Stored data entries:
- - -
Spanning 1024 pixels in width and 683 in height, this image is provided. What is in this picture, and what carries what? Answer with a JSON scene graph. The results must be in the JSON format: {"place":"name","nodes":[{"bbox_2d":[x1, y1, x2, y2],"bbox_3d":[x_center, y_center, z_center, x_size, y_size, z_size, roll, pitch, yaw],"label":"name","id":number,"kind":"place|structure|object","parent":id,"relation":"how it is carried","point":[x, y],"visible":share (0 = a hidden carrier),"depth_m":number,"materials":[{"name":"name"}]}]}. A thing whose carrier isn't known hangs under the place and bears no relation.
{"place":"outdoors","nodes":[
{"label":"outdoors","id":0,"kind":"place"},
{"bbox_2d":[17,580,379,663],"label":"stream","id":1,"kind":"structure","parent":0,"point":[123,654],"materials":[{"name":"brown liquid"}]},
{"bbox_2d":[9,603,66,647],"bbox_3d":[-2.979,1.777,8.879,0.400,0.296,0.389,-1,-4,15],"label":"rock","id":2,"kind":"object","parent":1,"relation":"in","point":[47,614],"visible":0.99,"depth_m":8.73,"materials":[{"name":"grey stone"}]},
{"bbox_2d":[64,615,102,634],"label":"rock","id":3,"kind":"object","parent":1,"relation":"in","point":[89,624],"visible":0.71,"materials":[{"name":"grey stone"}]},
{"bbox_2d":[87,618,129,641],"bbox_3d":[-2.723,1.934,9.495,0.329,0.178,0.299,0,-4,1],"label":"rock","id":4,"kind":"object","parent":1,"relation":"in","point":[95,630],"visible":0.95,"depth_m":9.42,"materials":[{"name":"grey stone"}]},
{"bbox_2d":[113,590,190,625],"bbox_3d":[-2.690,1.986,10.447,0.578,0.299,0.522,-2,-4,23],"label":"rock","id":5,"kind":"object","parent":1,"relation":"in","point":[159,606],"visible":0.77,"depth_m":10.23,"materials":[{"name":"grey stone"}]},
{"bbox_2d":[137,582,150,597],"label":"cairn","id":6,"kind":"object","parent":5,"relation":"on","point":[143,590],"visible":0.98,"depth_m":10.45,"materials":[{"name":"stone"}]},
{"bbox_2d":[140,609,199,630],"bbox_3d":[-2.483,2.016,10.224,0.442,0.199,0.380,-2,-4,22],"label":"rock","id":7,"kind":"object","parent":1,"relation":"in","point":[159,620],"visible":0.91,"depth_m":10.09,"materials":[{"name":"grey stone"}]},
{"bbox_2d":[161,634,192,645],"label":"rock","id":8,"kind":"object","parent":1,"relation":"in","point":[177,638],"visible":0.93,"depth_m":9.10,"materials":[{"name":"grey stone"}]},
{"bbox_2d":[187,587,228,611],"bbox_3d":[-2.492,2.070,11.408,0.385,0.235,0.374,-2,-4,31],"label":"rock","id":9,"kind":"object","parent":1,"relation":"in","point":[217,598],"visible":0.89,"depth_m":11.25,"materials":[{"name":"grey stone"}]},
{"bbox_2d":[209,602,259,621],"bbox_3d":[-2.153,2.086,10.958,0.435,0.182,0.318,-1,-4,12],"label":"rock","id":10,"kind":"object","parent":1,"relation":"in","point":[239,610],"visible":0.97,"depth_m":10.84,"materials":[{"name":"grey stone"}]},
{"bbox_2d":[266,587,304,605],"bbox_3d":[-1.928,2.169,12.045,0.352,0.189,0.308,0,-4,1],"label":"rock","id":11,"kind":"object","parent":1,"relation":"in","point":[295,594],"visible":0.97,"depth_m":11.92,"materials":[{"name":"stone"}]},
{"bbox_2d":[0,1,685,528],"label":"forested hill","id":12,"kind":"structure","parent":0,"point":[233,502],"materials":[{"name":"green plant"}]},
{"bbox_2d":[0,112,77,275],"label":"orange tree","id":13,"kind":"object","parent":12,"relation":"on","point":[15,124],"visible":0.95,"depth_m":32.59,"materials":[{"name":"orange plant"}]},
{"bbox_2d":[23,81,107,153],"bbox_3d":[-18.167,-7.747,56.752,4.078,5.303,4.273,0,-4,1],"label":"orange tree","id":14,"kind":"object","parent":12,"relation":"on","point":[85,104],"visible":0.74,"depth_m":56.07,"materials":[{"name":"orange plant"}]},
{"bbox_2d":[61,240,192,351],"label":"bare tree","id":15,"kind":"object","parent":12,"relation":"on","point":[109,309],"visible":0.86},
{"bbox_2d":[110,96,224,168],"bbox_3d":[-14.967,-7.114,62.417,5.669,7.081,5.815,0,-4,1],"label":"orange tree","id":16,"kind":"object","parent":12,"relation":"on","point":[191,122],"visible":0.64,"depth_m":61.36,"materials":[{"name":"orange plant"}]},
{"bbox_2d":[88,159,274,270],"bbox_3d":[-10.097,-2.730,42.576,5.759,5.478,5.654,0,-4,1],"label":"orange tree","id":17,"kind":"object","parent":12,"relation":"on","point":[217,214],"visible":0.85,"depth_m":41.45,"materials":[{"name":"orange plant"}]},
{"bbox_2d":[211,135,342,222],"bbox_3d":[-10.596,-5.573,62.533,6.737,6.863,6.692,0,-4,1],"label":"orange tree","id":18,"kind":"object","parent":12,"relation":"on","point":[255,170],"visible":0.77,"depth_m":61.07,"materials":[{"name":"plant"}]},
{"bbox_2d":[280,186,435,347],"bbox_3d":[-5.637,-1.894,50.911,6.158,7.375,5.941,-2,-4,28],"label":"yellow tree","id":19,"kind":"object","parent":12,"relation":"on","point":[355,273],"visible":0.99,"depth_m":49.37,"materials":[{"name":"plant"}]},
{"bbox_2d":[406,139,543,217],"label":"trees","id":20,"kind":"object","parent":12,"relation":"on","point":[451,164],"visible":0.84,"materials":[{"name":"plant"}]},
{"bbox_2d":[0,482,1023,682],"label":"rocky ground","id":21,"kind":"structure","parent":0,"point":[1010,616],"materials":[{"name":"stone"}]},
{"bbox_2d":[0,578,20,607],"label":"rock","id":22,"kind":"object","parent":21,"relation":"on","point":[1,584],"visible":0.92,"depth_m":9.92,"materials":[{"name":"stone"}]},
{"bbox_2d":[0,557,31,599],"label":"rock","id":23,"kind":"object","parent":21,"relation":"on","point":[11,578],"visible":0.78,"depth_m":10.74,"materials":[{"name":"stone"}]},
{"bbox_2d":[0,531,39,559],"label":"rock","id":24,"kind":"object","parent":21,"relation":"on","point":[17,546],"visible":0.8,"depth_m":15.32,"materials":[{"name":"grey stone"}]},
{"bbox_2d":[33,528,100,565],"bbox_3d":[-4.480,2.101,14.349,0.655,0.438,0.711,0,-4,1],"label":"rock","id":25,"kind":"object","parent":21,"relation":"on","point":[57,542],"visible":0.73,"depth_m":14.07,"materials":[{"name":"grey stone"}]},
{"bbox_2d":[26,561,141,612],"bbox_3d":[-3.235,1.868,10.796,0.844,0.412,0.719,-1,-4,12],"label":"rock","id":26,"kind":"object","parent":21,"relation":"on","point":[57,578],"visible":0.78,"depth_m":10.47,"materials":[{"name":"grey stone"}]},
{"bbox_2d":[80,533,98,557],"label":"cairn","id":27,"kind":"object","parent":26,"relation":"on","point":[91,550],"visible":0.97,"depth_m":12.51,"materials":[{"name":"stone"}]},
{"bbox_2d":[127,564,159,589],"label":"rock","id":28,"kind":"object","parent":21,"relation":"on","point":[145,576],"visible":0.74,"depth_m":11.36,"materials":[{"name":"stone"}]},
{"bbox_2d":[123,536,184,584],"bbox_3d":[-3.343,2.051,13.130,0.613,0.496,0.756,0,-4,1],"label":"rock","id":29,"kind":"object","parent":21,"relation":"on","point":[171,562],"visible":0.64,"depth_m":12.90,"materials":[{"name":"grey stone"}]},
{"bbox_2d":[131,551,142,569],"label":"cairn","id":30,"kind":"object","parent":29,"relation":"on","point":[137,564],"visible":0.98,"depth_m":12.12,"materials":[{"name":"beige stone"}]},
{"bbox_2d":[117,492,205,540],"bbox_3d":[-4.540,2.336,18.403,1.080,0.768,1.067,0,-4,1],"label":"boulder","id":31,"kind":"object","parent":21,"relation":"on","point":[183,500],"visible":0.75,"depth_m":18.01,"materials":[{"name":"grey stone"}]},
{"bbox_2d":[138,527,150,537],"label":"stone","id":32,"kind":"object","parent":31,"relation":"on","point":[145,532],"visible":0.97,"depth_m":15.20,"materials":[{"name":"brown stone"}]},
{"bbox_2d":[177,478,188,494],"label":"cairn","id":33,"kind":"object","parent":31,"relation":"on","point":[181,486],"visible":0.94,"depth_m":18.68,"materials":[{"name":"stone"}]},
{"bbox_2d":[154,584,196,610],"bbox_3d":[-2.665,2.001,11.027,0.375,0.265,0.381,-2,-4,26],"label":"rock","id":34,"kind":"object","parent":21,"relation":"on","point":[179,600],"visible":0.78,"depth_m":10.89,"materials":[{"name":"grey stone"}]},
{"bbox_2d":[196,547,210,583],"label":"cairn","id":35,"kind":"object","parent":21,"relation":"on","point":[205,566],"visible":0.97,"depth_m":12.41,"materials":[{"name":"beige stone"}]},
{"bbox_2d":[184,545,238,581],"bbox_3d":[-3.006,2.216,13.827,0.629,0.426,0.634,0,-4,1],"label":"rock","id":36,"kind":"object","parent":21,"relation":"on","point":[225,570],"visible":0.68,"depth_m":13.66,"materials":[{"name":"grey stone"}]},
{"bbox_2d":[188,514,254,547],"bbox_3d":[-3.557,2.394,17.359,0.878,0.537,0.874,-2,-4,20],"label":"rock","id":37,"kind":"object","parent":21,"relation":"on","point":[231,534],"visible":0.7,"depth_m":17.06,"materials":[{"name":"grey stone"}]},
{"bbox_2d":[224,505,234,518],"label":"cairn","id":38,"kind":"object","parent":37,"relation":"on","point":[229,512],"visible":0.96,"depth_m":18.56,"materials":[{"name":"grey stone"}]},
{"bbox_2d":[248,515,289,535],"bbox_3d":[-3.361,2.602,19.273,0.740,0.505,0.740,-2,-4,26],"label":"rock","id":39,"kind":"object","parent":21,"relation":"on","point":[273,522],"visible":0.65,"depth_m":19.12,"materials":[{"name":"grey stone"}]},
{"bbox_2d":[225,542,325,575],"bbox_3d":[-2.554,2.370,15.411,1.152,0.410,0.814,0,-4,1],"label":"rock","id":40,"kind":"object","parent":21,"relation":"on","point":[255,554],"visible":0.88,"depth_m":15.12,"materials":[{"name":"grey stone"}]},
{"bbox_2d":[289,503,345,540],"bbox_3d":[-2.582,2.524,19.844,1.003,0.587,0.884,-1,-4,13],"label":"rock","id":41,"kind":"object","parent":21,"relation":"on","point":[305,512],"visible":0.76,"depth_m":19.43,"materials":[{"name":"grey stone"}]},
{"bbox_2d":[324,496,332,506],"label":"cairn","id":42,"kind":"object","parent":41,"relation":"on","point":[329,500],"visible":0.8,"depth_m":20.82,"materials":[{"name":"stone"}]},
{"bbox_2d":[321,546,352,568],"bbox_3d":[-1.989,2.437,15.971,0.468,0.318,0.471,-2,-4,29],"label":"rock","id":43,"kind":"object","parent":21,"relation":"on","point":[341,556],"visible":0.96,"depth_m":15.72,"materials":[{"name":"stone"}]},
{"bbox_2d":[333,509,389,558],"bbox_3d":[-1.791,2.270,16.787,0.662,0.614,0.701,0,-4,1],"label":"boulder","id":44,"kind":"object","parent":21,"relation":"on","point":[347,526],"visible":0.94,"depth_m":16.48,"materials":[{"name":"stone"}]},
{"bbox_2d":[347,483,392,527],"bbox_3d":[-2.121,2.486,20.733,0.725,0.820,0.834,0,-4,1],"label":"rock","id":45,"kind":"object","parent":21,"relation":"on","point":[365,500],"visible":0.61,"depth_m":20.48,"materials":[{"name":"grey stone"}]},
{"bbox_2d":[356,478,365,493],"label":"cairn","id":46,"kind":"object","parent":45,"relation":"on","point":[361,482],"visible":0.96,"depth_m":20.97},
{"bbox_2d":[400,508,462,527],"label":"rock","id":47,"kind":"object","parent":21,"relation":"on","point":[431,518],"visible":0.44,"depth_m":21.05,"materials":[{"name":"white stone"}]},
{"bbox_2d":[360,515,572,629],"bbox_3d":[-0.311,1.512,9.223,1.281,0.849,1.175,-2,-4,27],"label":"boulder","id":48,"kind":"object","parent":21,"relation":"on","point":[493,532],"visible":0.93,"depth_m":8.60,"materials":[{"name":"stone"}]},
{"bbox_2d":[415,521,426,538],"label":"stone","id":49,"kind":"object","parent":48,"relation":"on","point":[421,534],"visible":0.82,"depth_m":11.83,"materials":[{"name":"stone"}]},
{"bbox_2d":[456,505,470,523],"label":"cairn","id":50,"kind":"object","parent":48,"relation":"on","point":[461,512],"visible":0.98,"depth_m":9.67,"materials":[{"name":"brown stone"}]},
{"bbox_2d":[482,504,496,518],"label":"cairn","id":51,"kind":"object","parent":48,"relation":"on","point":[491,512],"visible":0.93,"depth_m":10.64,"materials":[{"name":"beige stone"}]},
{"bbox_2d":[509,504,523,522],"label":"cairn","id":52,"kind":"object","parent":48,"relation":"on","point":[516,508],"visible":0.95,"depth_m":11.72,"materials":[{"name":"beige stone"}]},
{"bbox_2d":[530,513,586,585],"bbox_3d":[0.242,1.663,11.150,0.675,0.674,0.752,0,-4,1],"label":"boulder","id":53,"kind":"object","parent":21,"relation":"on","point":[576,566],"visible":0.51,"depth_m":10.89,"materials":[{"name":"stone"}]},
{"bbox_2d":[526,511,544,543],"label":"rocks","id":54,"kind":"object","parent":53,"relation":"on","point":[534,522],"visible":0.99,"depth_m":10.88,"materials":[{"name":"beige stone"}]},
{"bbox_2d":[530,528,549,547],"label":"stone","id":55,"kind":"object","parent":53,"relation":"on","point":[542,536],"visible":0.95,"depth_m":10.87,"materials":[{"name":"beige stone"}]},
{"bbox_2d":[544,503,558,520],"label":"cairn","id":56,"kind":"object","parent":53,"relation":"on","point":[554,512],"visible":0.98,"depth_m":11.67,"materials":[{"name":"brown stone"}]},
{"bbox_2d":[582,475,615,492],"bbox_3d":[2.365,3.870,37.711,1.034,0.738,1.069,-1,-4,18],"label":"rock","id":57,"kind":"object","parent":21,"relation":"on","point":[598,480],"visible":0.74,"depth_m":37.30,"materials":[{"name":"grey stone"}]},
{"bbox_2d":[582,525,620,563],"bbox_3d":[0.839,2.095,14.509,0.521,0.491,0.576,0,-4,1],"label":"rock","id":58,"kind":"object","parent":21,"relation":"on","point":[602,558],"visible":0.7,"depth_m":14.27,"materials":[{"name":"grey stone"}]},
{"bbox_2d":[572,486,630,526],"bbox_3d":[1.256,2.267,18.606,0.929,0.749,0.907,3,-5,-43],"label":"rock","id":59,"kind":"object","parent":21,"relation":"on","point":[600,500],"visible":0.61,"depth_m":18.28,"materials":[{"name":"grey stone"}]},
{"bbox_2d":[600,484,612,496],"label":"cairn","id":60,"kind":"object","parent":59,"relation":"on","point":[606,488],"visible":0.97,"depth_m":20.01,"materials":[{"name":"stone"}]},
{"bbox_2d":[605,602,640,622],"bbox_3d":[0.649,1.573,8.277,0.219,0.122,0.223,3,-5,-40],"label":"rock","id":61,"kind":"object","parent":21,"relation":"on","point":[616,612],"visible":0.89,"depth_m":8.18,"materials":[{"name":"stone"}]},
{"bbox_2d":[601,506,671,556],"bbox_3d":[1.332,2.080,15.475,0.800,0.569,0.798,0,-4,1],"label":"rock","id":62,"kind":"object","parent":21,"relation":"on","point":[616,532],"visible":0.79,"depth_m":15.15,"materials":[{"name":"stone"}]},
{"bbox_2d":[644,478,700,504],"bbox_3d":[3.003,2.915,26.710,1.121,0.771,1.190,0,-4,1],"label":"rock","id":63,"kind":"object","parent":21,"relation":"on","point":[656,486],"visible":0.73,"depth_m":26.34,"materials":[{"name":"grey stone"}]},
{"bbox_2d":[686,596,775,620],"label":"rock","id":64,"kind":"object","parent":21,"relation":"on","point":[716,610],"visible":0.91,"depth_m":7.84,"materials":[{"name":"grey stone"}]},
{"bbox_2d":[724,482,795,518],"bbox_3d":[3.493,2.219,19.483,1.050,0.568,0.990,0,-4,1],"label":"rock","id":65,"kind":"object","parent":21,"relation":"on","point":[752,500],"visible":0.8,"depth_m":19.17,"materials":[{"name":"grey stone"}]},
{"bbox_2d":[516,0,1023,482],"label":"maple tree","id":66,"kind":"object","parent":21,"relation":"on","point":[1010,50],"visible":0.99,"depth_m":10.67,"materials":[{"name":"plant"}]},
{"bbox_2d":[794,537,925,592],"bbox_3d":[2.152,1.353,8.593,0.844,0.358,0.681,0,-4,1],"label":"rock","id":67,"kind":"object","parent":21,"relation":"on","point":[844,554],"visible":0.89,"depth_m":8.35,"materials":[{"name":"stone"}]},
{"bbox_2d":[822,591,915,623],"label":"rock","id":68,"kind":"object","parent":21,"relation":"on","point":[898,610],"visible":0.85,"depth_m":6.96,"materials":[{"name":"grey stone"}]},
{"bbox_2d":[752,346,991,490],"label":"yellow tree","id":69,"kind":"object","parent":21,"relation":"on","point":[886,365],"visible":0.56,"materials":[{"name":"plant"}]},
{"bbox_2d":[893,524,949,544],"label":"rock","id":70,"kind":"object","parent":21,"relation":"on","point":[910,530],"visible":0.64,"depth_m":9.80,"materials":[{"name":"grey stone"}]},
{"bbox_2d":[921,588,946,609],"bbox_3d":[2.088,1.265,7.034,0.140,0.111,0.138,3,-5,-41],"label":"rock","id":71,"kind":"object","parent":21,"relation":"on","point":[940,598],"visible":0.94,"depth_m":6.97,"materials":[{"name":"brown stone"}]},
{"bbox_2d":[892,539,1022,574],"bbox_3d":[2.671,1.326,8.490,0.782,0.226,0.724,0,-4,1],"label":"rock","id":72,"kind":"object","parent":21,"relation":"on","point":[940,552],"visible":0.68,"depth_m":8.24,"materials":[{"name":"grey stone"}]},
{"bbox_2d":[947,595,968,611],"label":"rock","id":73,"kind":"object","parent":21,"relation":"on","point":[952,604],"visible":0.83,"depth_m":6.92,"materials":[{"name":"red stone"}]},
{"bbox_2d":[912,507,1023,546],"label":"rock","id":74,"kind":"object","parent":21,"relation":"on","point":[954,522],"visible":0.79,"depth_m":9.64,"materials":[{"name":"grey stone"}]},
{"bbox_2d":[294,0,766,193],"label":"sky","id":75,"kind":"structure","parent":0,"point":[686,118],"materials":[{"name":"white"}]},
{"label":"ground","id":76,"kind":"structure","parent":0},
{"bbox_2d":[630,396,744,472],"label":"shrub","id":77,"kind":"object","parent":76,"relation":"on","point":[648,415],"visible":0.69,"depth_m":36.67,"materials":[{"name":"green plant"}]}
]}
- - -
(PROBLEM DETAILS) Go through the entries and report every line with the string "green".

(RESPONSE)
{"bbox_2d":[0,1,685,528],"label":"forested hill","id":12,"kind":"structure","parent":0,"point":[233,502],"materials":[{"name":"green plant"}]},
{"bbox_2d":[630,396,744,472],"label":"shrub","id":77,"kind":"object","parent":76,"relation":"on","point":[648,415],"visible":0.69,"depth_m":36.67,"materials":[{"name":"green plant"}]}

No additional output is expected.